In October 2009, after I'd finished writing and publishing and promoting my book, I had made a conscious decision not to go back to private practice in the big smoke. Community sector law proved a little less generous on my bank balance, but the benefits as far as lifestyle have been superb. It has also allowed me to see and live in parts of Australia I never expected to visit even on holidays.

Surviving on $65,000 per year for putting your unrestricted practising certificate on the line may not sound like a terribly good return on a 6 year study and decade work investment. Still, if it means sitting down on a hilltop cafe overlooking this ...

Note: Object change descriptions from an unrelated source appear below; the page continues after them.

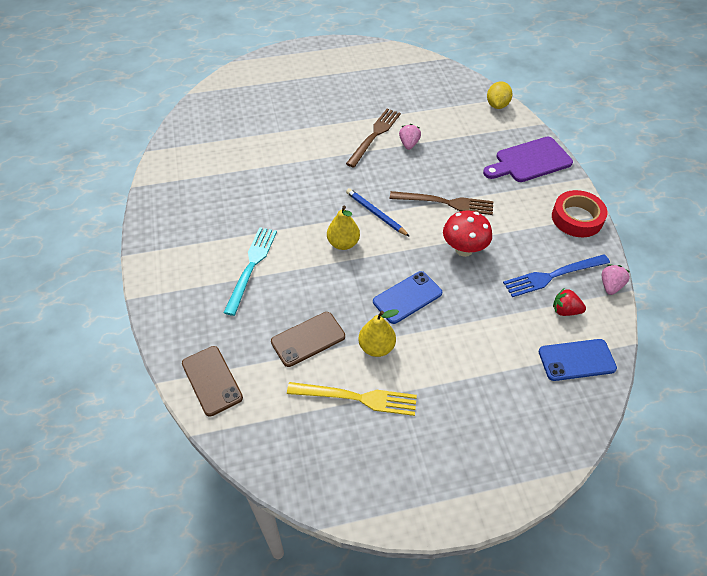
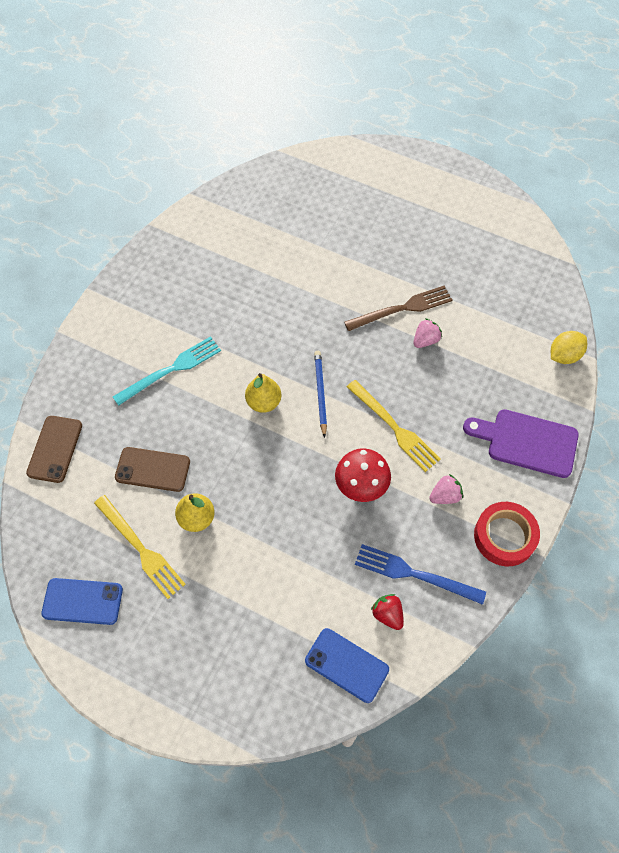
camera: 40 degrees right, 10 degrees up
(407, 297) = (265, 494): blue phone -> blue phone (82, 601)
(445, 203) = (394, 428): brown fork -> yellow fork
(610, 286) = (457, 626): pink strawberry -> pink strawberry (445, 496)

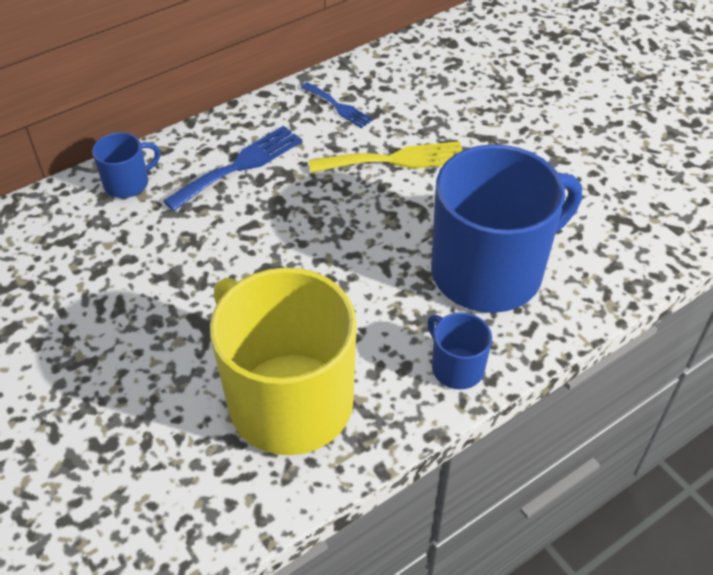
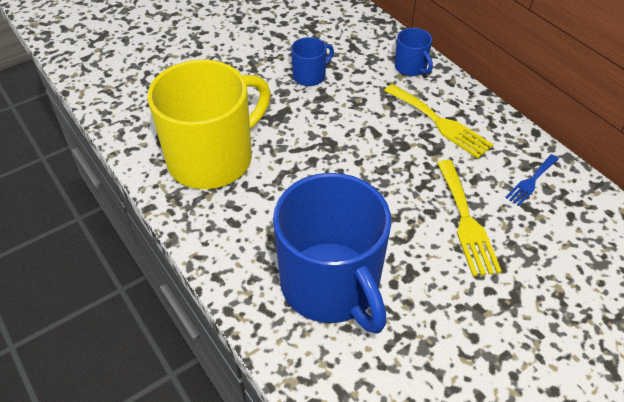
camera: 90 degrees right, 0 degrees up
(240, 166) = (440, 123): blue fork -> yellow fork
(456, 367) = (230, 254): blue mug -> blue mug (310, 76)

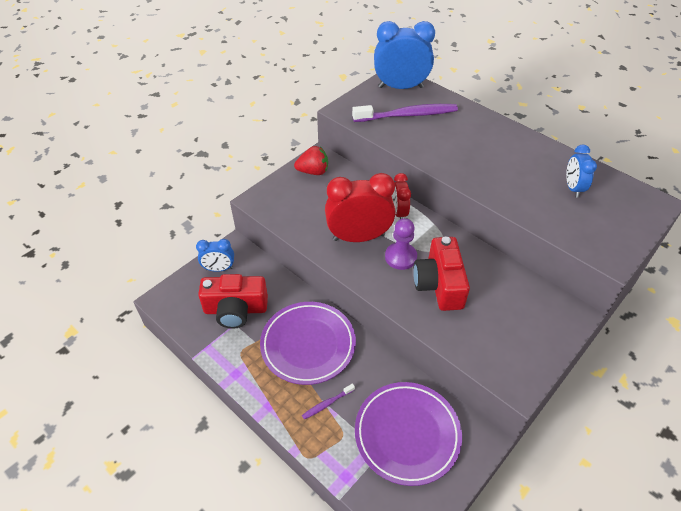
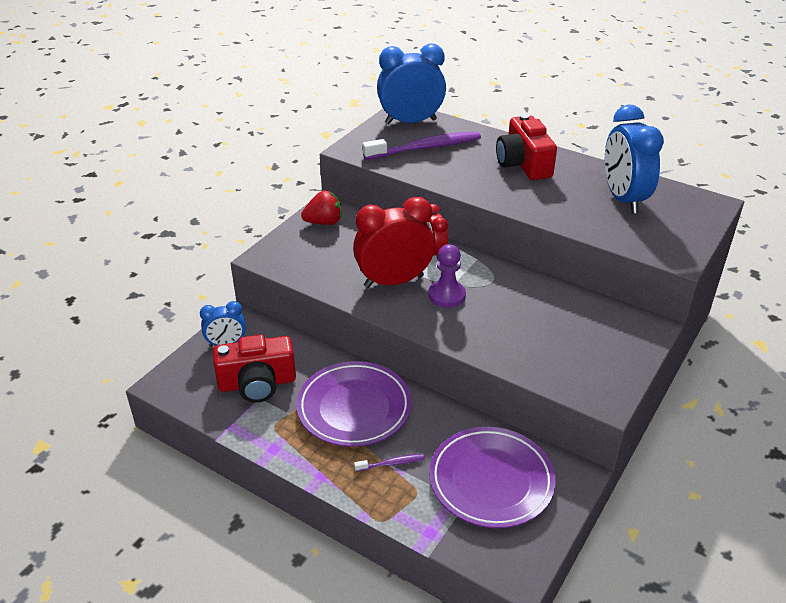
camera: 10 degrees left, 10 degrees down
(327, 403) = (391, 463): purple toothbrush -> purple toothbrush turned 150 degrees counterclockwise
(439, 284) = (497, 316): red camera -> red camera (523, 164)
(572, 188) = (623, 199): blue clock -> blue clock, size x1.82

... whilst avoiding the inevitable second divorce and/or impending nervous breakdown of many a partner of a metropolitan law firm, then surely the pay cut is worth it.

Stupid me stayed in this gorgeous place only 10 months. At the time I regarded Mackay as a cultural wasteland, a veritable Boganville. And yes, in some ways it truly was.

But one of the great things about Mackay was its proximity to Airlie Beach and the Whitsundays, where the view was often even more spectacular.

It was a truly pleasurable 10 months. Among the areas of QLD law I managed to discover were:

a. A mega-tribunal that dealt with just about every jurisdiction under the planet. And calling itself QCAT. Pretty funky name.

b. The horrors of the QLD child protection system, one where sadly indigenous kids are over represented.

c. The rather scary prospect of being slapped with a "peace and good behaviour order" if I wasn't nice to my neighbours.

d. The amazing work done by an army of underpaid community and social workers, disability advocates and legal aid lawyers (though they got paid much more than we at the community legal centre did).

This isn't the kind of law I even knew existed in the days when I was busy working ridiculous hours defending employers who refused to dismiss their workers properly and/or pay award entitlements.